Line by line, retype the material with nothing left out.

=== The data ===
::::
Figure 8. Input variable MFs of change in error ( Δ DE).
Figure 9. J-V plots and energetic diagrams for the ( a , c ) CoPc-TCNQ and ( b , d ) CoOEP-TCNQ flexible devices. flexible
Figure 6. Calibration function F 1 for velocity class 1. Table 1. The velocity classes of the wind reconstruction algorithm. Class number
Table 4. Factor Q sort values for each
::::
=== Answer section ===
Figure 8. Input variable MFs of change in error ( Δ DE).
Figure 9. J-V plots and energetic diagrams for the ( a , c ) CoPc-TCNQ and ( b , d ) CoOEP-TCNQ flexible devices. flexible
Figure 6. Calibration function F 1 for velocity class 1. Table 1. The velocity classes of the wind reconstruction algorithm. Class number
Table 4. Factor Q sort values for each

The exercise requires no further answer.